Dans une lettre qu’ils ont envoyée à Twitter lundi, les avocats de Musk ont ​​déclaré qu’il avait le droit d’accéder aux données de Twitter qui peuvent l’aider à déterminer le nombre de robots sur la plate-forme. La lettre indiquait également que Twitter “résistait et contrecarrait” le droit de Musk à ces informations, ce qui équivalait à une “violation matérielle manifeste” des termes de leur accord de fusion.

Marc Fagelun expert en droit des valeurs mobilières qui était auparavant directeur régional du bureau de la SEC à San Francisco, a déclaré que l’annonce de Paxton est un peu inhabituelle car ces questions ne sont généralement pas traitées au niveau de l’État.

“Les États ne sont pas nécessairement équipés pour faire ce genre d’enquête sophistiquée”, a déclaré Fagel. “C’est une chose si vous faites affaire avec une entreprise locale, mais si vous parlez d’une entreprise nationale cotée en bourse dans un autre État, c’est la province de la SEC.”

Elon Musk, lors d’un événement au siège de SpaceX à Hawthorne, Californie, États-Unis, le jeudi 10 octobre 2019.

Bloomberg/Getty

L’année dernière, Musk a déménagé le siège social de son constructeur de véhicules électriques à Austin, au Texas, depuis Palo Alto, en Californie, et a ensuite ouvert une énorme usine Tesla à l’extérieur d’Austin cette année.

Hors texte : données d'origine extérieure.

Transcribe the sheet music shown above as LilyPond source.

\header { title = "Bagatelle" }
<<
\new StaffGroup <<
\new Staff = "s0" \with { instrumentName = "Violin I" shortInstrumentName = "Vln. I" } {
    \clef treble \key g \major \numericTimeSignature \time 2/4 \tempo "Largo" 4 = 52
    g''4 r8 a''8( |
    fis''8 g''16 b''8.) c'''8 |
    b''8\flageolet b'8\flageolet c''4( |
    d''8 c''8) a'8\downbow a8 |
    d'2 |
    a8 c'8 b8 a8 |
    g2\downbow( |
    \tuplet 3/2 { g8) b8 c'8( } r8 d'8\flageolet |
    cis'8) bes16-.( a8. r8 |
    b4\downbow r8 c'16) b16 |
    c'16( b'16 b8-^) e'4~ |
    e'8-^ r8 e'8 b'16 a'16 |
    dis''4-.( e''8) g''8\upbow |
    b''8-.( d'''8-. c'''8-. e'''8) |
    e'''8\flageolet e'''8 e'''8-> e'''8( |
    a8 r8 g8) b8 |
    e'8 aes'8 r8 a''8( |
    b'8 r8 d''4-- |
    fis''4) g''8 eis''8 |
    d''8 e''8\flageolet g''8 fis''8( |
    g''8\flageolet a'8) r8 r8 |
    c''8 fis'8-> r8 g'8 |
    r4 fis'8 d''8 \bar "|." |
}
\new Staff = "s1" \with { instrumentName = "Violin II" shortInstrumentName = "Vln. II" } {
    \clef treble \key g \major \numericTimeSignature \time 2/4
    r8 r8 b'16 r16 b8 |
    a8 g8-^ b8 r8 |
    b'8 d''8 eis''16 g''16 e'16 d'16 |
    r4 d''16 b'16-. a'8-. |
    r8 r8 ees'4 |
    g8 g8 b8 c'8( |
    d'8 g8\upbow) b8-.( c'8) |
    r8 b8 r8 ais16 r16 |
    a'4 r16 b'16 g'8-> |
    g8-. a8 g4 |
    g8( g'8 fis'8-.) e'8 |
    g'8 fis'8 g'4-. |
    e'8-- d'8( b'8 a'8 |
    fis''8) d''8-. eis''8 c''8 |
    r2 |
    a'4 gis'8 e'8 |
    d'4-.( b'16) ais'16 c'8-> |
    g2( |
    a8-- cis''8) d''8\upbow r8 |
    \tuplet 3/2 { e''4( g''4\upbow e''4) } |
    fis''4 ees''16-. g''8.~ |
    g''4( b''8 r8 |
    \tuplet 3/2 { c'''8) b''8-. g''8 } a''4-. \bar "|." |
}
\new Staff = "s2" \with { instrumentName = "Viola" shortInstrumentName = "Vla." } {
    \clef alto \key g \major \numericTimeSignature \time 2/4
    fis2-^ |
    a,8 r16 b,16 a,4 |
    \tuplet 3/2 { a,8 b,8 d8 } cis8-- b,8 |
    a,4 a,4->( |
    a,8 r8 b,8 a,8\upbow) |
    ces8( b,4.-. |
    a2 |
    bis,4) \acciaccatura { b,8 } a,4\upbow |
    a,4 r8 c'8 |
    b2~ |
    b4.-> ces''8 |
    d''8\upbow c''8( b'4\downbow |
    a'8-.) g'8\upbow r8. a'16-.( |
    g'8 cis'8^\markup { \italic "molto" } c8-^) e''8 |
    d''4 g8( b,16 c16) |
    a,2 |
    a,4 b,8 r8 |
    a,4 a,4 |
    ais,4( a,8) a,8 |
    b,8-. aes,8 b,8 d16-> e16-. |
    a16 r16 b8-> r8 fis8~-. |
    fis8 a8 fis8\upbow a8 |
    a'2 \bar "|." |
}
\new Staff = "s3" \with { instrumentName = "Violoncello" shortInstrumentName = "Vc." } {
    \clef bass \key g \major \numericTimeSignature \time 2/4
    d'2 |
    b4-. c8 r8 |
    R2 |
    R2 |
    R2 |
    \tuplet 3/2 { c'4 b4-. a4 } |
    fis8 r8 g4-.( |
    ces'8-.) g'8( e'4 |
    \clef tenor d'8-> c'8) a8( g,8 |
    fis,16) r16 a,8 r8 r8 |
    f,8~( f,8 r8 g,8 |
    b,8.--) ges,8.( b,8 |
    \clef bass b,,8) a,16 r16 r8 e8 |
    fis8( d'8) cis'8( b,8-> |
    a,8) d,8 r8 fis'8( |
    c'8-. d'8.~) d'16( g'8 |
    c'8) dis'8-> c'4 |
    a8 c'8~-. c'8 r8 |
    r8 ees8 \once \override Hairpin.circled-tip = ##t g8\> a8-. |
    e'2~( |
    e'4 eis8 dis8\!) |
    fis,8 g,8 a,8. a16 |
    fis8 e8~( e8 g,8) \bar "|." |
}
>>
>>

Il a également déménagé sa résidence au Texas en 2020.

SpaceX, la société de fusées réutilisables de Musk, gère une importante installation de fabrication et de lancement à Brownsville, au Texas, et souhaite étendre l’opération en attendant les approbations de la Federal Aviation Administration.

En plus d’apporter des affaires de haut niveau au Texas, Musk est récemment devenu un champion pour de nombreux conservateurs en raison de ses critiques de Twitter, qui a expulsé un certain nombre de conservateurs de premier plan de sa plate-forme, y compris Trump. Le mois dernier, Musk a déclaré qu’il prévoyait de voter pour les républicains lors des prochaines élections.

Musk s’est fréquemment rendu sur Twitter, où il compte 96,8 millions d’abonnés, pour critiquer le président Joe Biden et d’autres démocrates.

Un porte-parole de Twitter, basé à San Francisco, a refusé de commenter l’enquête de Paxton.

Certains actionnaires de Twitter ne veulent pas laisser Musk s’en tirer malgré son cas apparent de remords de l’acheteur. Ils le poursuivent dans l’État de Californie pour s’assurer que l’accord se concrétise au prix convenu de 54,20 $ par action.